Mike Frysinger wrote:
type -P reflects what the shell will attempt, not what is useful. the fact that it's not usable is irrelevant.
---- The fact that it is not usable is relevant. The type command says it will return the name of the file that will be executed if name was used as a command name, this is true. However, I would say that returning non-executable objects for use as a command is not very useful if you are looking for a command. If the file cannot be executed (and, especially, isn't readable), bash returns an answer it *knows* is wrong for use as a command.
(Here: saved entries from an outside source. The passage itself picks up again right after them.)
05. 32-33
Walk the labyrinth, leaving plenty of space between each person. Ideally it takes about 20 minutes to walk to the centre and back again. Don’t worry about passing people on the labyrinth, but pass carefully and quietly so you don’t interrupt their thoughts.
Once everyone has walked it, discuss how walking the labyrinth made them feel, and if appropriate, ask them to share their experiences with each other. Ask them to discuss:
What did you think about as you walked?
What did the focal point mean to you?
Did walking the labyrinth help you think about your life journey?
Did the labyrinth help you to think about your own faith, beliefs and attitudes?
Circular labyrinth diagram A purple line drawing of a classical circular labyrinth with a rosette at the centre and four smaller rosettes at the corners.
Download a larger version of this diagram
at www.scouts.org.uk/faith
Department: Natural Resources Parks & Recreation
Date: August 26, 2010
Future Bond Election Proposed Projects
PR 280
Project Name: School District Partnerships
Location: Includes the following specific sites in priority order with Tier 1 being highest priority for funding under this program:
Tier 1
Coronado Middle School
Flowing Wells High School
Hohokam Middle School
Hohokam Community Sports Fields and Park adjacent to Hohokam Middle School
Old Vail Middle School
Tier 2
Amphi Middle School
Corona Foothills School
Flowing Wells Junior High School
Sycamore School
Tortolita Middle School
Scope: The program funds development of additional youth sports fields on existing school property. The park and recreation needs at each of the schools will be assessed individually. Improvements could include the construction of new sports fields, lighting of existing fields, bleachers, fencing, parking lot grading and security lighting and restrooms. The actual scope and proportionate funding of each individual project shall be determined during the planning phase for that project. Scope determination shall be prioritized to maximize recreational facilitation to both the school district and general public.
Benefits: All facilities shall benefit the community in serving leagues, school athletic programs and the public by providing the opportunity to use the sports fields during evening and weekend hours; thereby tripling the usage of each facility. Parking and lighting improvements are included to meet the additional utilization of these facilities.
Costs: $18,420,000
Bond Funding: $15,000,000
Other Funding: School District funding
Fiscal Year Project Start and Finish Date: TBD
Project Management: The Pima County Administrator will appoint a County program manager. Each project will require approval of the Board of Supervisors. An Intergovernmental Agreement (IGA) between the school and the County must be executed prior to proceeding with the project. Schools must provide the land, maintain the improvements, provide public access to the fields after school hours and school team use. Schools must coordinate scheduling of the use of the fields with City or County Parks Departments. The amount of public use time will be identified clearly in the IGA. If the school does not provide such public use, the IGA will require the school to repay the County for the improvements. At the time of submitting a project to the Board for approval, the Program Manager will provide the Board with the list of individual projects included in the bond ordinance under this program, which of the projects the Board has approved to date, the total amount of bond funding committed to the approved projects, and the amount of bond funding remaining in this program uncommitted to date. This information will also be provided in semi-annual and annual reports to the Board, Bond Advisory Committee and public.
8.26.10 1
if you want to see if it's executable, use `[ -x ... ]`. -mike
----- Bash checks if they are executable -- when /bin/echo was executable, my PATH has /usr/bin before /bin and bash skipped /usr/bin/echo because it wasn't accessible and returned /bin/echo because it was executable. Only when /bin/echo was made unexecutable did bash return a non-executable file for use as a command -- instead of returning nothing (""). It's also the case, that I can test if 'echo' is there or not, till I'm blue in the face, but that doesn't indicate whether or not the command will work, in this case, as it is a builtin. Maybe I'm in the minority, but I think the type command is *fundamentally*, used to look up commands -- things that are executable. Returning something that isn't because it fits some Faustian rules seems a bit perverse, no?